Weather impact on solar farm performance: A comparative analysis of machine learning techniques

Abstract

Forecasting the performance and energy yield of photovoltaic (PV) farms is crucial for establishing the economic sustainability of a newly installed system. The present study aims to develop a prediction model to forecast an installed PV system's annual power generation yield and performance ratio (PR) using three environmental input parameters: solar irradiance, wind speed, and ambient air temperature. Three data-based artificial intelligence (AI) techniques, namely, adaptive neuro-fuzzy inference system (ANFIS), response surface methodology (RSM), and artificial neural network (ANN), were employed.

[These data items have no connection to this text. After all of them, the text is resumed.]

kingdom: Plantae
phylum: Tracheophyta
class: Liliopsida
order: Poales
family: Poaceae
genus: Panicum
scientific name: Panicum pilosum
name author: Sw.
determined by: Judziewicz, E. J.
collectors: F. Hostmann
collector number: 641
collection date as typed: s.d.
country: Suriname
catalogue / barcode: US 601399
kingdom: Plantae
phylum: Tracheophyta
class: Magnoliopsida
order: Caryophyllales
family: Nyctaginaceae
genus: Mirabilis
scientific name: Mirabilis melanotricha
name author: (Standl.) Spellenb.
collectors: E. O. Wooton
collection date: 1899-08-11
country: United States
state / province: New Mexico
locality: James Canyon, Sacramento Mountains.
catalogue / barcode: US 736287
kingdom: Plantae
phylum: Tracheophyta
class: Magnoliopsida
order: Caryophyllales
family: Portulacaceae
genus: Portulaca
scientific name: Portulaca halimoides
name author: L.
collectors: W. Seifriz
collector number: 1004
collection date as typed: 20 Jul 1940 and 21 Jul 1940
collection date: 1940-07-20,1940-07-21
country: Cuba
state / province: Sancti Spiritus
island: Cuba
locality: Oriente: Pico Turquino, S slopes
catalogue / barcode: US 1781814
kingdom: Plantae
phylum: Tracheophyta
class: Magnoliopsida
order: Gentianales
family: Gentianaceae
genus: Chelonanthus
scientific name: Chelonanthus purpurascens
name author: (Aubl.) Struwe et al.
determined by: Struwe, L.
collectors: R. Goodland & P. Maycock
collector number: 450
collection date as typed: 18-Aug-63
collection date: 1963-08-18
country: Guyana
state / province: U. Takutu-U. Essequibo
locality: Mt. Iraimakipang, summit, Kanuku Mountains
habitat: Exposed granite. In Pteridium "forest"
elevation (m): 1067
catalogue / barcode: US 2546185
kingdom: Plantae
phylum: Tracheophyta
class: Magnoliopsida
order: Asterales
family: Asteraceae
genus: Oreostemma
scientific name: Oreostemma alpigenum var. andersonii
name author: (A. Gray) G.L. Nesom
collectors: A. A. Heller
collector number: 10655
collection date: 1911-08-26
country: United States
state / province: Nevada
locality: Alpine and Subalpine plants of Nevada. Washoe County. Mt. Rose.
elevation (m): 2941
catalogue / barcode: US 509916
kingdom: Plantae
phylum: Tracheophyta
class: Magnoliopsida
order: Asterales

The models were developed using three years of data from an operational 2MWp Solar PV Project at Kuzhalmannam, Kerala state, India. Statistical indices such as Pearson's R, coefficient of determination (R-2), root-mean-squared error (RMSE), Nash-Sutcliffe efficiency (NSCE), mean absolute-percentage error (MAPE), Kling-Gupta efficiency (KGE), Taylor's diagram, and correlation matrix were used to determine the most accurate prediction model. The results demonstrate that ANFIS was the most precise performance ratio prediction model, with an R-2 value of 0.9830 and an RMSE of 0.6. It is envisaged that the forecast model would be a valuable tool for policymakers, solar energy researchers, and solar farm developers.